143 new companies inserted.
Company IDs mapped back into clean_df_2


Unnamed: 0,title,salary_min,salary_max,description,jobid,company_id
0,UNPAID VOLUNTEER - Deputy Director of Learning...,,,Role Title : Deputy Director of Capacity Build...,MAR_000001,4074
1,Senior Principal- Telco,,,Infosys Consulting is the management consultin...,MAR_000002,4075
2,Digital Marketing Specialist,33600.0,42000.0,Tembusu Institute Pte.

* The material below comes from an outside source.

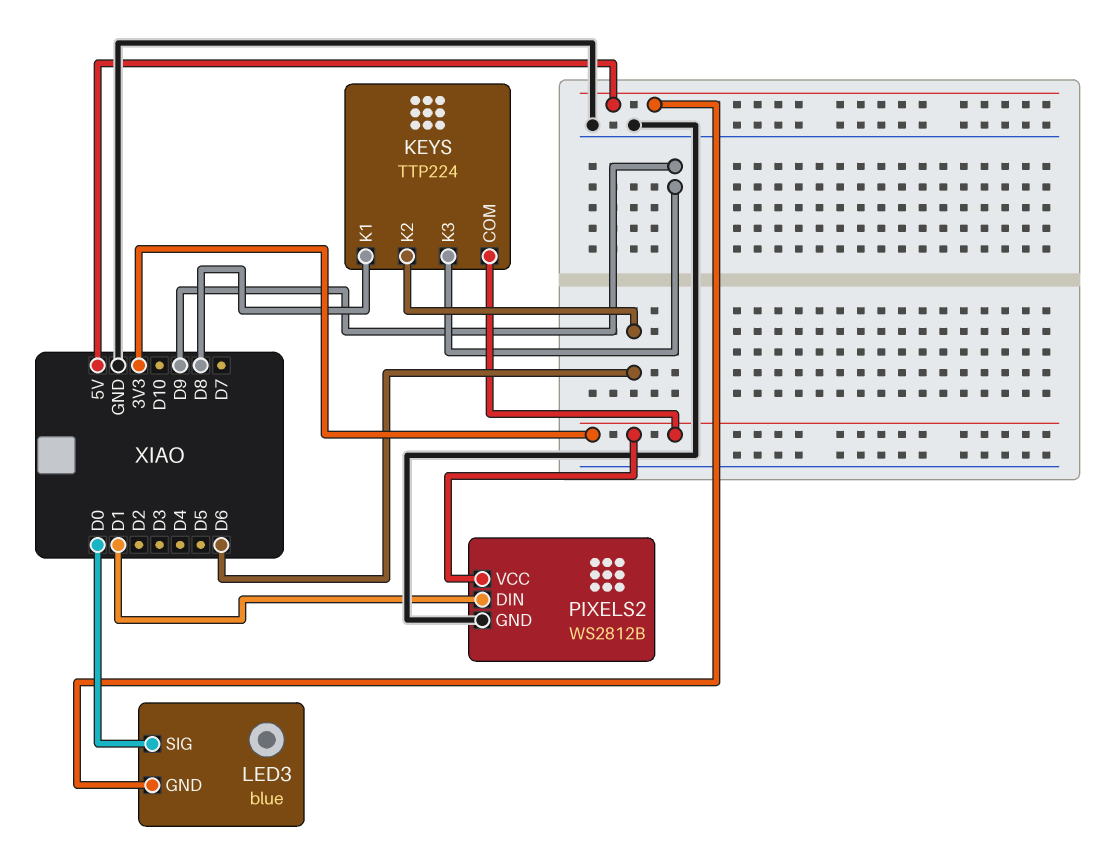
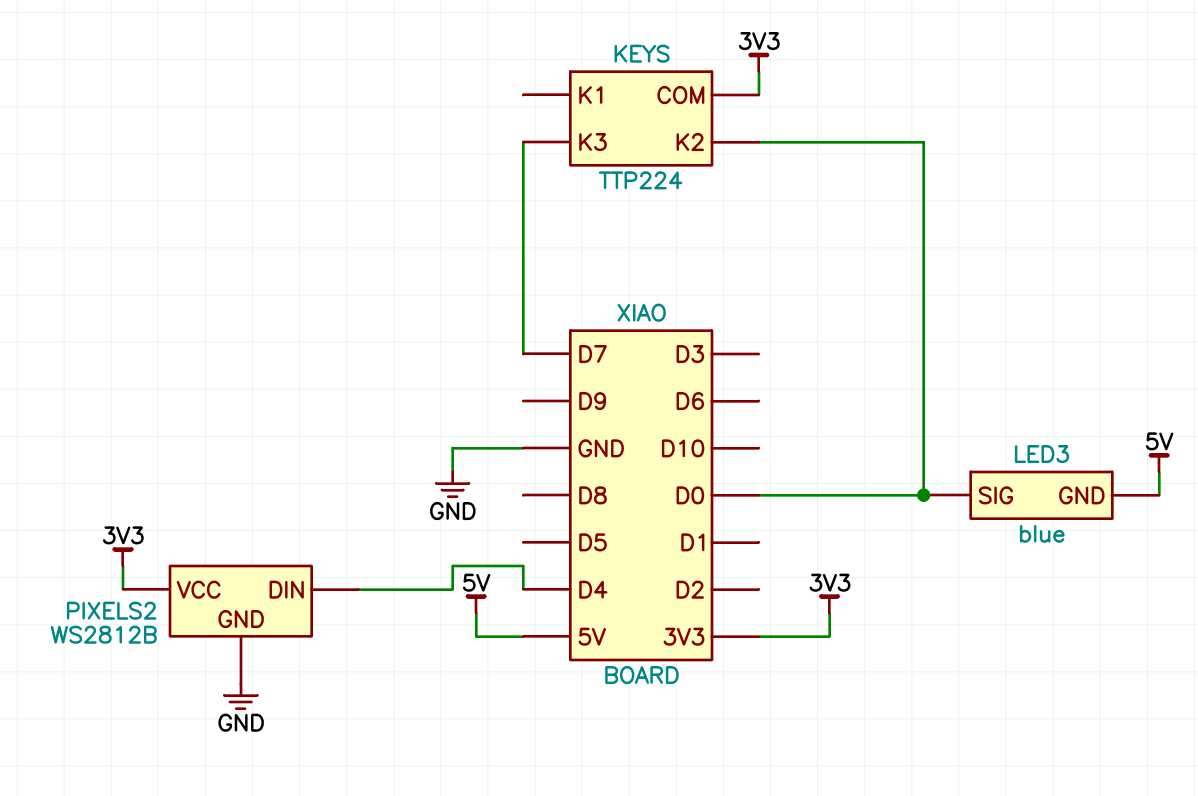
KEYS pin K1: D8 -> none
KEYS pin K2: D6 -> D0
KEYS pin K3: D9 -> D7
PIXELS2 pin DIN: D1 -> D4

Ltd. is looking to hire...,MAR_000003,4076
3,QAQC Engineer - Trackwork/Railway - URGENT,48000.0,55000.0,Responsibilities: Plan inspection programs and...,MAR_000004,4077
4,Junior Sous Chef,,,Position Overview The Junior Sous Chef assist ...,MAR_000005,4078


In [14]:
# ==============================================
# Cell 13 : check remote_job_id if exist in fact_jobs, if so update not append
# insert all other rows. 
# ==============================================

# Convert float data type in the below 2 columns to int
clean_df_2['salary_min'] = clean_df_2['salary_min'].astype('Int64')
clean_df_2['salary_max'] = clean_df_2['salary_max'].astype('Int64')

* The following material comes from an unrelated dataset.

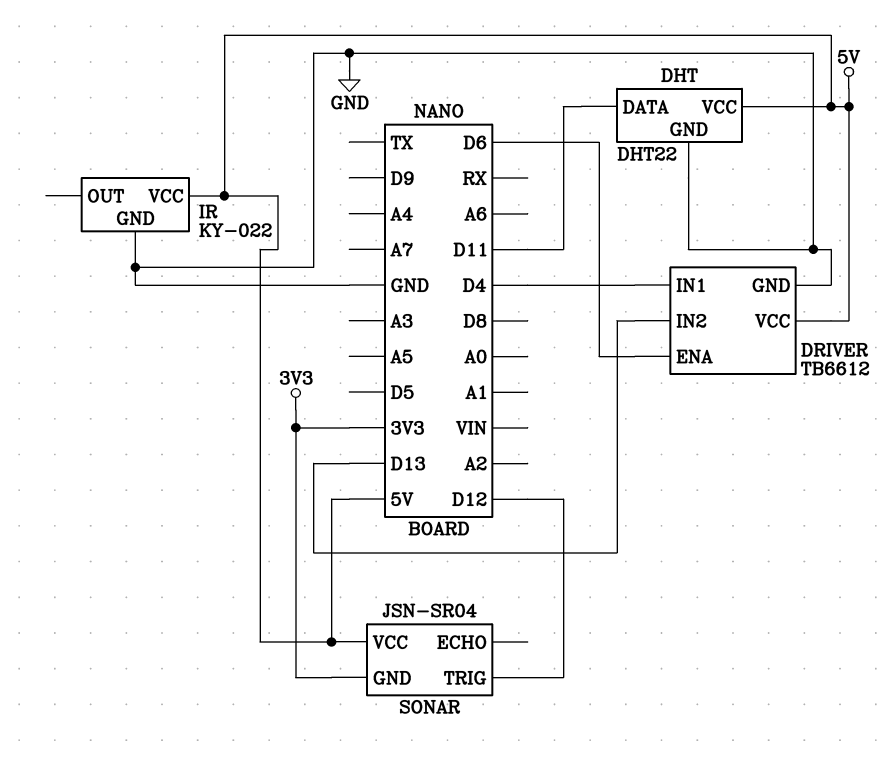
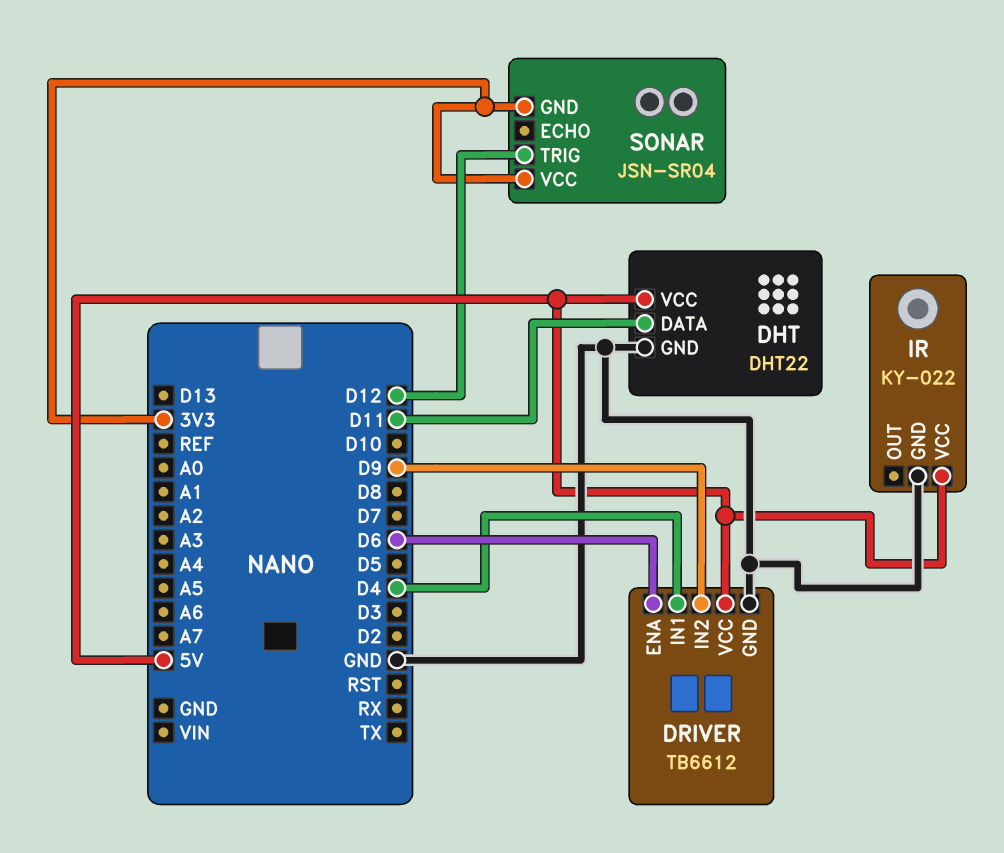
DRIVER pin IN2: D13 -> D9
SONAR pin VCC: 5V -> 3V3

# Map clean_df_2 columns to fact_jobs columns
df_upsert = clean_df_2.rename(columns={
    "jobid": "joblistingid",
    "title": "job_title",
    "company_id": "company_id",
    "salary_min": "salary_min",
    "salary_max": "salary_max",
    "description": "description"
})

# Define SQL template
sql_template = """
INSERT INTO fact_jobs (joblistingid, company_id, job_title, salary_min, salary_max, description)
VALUES (:joblistingid, :company_id, :job_title, :salary_min, :salary_max, :description)
ON CONFLICT (joblistingid) 
DO UPDATE SET
    company_id = EXCLUDED.company_id,
    job_title = EXCLUDED.job_title,
    salary_min = EXCLUDED.salary_min,
    salary_max = EXCLUDED.salary_max,
    description = EXCLUDED.description;
"""

# Execute upsert row by row (corrected for SQLAlchemy 2.x)
with L_engine.begin() as conn:  # begin() handles commit automatically
    for _, row in df_upsert.iterrows():
        conn.execute(text(sql_template), row.to_dict())

print(f"{len(df_upsert)} rows processed with upsert into fact_jobs.")


200 rows processed with upsert into fact_jobs.